Fundação para a Ciência e Tecnologia (FCT)

State

Closed

Start date

01-09-2018

End date

31-08-2024

Reference

DL 57/2016/CP1349/CT0006


Abstract

This project explores the diverse and pluralised ways in which contemporary religiosity is understood, expressed and practised in a southern European sociocultural context that has been affected significantly by socioeconomic and political challenges and transnational flows in recent years. Emphasis is placed on the transnational character of everyday religious practice in the two main southern European countries under comparative research focus, namely Greece and Portugal, where seemingly deviating religio-spiritual phenomena, which range from the New Age movement to Kardecian Spiritism and from (neo)shamanism to alternative healing, are able to interact with each other, amalgamate and produce novel (trans)form(ation)s of spiritual performativity, agency and practice.
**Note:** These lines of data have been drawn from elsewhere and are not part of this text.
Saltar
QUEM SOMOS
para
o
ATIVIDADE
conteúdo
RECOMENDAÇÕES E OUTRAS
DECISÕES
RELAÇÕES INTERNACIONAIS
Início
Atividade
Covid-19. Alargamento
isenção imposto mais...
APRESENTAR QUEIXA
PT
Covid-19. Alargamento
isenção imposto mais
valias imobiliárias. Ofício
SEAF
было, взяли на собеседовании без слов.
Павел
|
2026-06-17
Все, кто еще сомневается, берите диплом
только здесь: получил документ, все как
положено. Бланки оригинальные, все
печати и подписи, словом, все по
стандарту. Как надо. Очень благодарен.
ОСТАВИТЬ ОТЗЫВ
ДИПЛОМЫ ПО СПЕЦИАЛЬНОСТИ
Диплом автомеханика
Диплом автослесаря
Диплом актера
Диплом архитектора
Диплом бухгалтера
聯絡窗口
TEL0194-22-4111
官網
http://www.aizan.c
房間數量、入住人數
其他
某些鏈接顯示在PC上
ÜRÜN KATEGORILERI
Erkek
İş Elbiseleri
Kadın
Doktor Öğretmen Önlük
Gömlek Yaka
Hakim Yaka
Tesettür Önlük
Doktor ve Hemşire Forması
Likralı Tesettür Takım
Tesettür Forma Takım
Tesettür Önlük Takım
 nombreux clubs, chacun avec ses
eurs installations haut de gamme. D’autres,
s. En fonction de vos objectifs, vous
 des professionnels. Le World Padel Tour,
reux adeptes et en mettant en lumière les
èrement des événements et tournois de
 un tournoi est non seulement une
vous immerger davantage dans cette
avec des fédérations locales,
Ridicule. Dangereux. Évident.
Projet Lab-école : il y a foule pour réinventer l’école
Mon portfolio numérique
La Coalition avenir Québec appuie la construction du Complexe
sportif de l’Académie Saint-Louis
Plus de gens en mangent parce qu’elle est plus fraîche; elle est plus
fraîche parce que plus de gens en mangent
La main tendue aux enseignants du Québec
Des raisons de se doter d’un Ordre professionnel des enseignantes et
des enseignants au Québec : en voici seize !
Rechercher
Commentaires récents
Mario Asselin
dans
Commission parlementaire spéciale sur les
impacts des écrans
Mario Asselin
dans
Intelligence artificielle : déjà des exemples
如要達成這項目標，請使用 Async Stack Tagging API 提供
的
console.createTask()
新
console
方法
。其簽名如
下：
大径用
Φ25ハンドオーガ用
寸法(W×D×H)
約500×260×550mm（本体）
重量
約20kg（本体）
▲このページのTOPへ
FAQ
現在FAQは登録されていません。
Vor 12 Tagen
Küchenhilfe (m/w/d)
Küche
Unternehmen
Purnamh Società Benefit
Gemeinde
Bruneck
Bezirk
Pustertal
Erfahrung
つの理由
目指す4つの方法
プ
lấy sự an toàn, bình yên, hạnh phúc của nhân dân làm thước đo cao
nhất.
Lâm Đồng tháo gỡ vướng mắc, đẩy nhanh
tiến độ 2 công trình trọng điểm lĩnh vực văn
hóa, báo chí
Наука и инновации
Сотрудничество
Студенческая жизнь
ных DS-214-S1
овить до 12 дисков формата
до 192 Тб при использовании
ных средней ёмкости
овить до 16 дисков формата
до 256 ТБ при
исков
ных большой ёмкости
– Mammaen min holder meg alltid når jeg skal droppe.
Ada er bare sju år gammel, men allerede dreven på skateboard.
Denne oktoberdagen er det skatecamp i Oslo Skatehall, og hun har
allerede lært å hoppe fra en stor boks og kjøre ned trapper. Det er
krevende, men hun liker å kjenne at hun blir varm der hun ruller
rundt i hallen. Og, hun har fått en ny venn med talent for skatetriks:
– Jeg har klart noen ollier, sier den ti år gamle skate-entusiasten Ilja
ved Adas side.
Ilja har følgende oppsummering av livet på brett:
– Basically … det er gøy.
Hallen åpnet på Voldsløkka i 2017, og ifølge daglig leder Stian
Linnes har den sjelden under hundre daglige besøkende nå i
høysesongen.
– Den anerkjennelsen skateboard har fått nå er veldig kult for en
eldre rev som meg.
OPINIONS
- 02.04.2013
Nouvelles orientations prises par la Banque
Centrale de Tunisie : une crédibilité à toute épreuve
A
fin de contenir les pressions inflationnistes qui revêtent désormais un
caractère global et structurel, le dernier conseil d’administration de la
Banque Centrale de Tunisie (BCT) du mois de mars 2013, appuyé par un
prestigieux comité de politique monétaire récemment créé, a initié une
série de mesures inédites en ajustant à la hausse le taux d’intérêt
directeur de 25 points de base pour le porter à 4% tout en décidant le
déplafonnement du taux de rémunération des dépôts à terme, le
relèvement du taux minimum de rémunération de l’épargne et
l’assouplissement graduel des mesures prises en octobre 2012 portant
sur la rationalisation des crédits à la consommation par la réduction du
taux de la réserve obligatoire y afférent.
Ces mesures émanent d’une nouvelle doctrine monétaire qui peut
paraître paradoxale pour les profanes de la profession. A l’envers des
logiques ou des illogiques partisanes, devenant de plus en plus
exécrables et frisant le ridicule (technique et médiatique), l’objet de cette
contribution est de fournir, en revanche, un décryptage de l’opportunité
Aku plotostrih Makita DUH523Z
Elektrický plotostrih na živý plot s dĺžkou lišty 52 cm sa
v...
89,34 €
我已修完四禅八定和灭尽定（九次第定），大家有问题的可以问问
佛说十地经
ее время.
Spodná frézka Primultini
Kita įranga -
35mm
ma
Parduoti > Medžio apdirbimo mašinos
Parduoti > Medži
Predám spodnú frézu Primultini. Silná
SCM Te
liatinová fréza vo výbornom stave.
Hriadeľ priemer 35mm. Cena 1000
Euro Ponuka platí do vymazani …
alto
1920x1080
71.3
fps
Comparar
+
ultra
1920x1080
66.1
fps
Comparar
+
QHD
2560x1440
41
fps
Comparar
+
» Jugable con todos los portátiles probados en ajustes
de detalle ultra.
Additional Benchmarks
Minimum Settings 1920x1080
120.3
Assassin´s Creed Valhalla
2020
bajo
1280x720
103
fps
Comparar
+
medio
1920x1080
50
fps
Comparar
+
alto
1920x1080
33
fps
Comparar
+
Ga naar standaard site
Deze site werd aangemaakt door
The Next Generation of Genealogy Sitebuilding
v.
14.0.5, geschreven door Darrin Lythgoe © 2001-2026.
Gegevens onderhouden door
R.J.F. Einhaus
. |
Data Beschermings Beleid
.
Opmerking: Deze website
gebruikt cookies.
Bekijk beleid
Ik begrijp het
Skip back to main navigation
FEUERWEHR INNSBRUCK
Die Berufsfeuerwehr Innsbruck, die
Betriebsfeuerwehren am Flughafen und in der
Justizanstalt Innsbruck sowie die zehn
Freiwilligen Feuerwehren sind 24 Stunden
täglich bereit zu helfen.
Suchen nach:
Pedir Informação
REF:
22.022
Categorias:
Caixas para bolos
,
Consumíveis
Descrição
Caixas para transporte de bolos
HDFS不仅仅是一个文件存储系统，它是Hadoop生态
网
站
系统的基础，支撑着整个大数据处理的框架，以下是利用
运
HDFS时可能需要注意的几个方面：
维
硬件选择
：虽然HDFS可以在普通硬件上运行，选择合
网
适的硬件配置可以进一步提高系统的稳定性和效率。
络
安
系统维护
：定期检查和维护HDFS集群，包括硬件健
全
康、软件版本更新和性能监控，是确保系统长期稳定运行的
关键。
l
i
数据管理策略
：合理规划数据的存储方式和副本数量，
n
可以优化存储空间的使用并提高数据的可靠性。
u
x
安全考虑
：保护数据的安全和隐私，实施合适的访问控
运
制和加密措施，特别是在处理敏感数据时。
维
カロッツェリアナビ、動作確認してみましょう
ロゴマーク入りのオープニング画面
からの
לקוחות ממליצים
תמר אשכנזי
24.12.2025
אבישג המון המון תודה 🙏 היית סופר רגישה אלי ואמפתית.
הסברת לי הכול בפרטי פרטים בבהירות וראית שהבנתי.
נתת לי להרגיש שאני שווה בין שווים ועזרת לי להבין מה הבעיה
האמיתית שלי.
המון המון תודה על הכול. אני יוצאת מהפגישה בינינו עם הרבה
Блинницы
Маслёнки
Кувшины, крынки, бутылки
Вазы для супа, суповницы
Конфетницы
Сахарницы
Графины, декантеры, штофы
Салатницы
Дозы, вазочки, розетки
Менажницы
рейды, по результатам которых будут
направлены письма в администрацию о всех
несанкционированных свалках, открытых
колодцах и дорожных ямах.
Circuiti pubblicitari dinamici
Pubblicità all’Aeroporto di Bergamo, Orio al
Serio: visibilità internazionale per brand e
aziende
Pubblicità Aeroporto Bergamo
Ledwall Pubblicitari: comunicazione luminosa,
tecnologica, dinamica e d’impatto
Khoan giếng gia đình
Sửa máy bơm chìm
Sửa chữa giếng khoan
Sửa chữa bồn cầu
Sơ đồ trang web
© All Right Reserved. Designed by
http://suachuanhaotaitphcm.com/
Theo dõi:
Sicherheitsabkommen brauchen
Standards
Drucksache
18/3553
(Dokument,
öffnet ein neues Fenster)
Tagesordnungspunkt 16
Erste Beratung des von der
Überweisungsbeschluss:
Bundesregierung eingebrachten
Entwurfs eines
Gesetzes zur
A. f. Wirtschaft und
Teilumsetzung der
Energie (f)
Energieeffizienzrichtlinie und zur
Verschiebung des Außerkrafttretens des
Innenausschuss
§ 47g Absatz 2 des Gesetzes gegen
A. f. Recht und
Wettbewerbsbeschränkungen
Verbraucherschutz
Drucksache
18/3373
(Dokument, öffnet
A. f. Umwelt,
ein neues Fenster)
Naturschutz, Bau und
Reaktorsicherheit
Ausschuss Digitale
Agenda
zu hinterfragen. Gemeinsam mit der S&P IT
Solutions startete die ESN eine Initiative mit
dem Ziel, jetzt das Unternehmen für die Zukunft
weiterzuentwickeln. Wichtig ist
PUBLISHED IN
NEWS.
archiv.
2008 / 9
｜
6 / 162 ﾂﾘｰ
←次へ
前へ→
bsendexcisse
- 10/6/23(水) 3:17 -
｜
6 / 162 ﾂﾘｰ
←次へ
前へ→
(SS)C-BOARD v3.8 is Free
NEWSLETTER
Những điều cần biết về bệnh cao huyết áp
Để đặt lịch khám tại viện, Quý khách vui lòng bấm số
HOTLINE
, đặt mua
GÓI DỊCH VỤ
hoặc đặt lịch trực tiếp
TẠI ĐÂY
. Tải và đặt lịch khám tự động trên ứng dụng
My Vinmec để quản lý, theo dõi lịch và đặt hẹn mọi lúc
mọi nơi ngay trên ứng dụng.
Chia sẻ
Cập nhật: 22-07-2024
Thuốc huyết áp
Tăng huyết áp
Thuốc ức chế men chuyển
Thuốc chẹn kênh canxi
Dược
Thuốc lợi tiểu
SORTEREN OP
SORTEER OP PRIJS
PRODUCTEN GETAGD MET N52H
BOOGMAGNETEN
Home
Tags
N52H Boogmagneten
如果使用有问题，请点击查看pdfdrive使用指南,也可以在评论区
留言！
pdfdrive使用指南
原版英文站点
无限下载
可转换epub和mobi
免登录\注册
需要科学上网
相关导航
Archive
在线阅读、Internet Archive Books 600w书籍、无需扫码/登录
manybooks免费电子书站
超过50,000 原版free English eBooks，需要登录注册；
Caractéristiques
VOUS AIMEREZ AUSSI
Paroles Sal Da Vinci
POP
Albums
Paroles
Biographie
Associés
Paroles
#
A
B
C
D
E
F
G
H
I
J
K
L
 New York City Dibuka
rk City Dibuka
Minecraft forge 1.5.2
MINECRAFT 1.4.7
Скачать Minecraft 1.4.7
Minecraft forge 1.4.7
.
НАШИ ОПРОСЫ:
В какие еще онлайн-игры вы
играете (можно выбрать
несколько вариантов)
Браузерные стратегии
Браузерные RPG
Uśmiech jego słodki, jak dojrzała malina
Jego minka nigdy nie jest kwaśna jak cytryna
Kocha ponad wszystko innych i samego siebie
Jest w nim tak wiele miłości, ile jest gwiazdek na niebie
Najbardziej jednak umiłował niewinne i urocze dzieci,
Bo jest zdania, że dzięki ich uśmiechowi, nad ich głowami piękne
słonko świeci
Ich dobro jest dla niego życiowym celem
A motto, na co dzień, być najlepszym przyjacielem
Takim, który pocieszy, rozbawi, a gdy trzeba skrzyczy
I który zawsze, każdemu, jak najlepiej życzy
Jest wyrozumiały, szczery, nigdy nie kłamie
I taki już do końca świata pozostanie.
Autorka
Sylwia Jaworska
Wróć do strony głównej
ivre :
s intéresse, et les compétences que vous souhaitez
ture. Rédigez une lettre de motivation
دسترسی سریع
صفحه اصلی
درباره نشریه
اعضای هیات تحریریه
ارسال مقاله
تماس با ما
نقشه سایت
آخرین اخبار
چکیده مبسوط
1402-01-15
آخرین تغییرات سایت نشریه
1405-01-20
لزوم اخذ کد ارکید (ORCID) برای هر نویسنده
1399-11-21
The main goals of the project are to examine the everyday creative encounters among these different religio-spiritual ‘traditions’; to follow their fluid and complex mobilities, circulations, crossroads, pathways and even dead-ends; and to demonstrate ethnographically and analytically how these ‘traditions’ can escape their national and/or ethnic boundaries and connotations (for example, ‘Greek Orthodoxy’, ‘Portuguese Catholicism’, ‘Brazilian Spiritism’, ‘Mexican shamanism’) and instead be approached as belonging to a contemporary religiosity with a globalised, multicultural and trans/national character.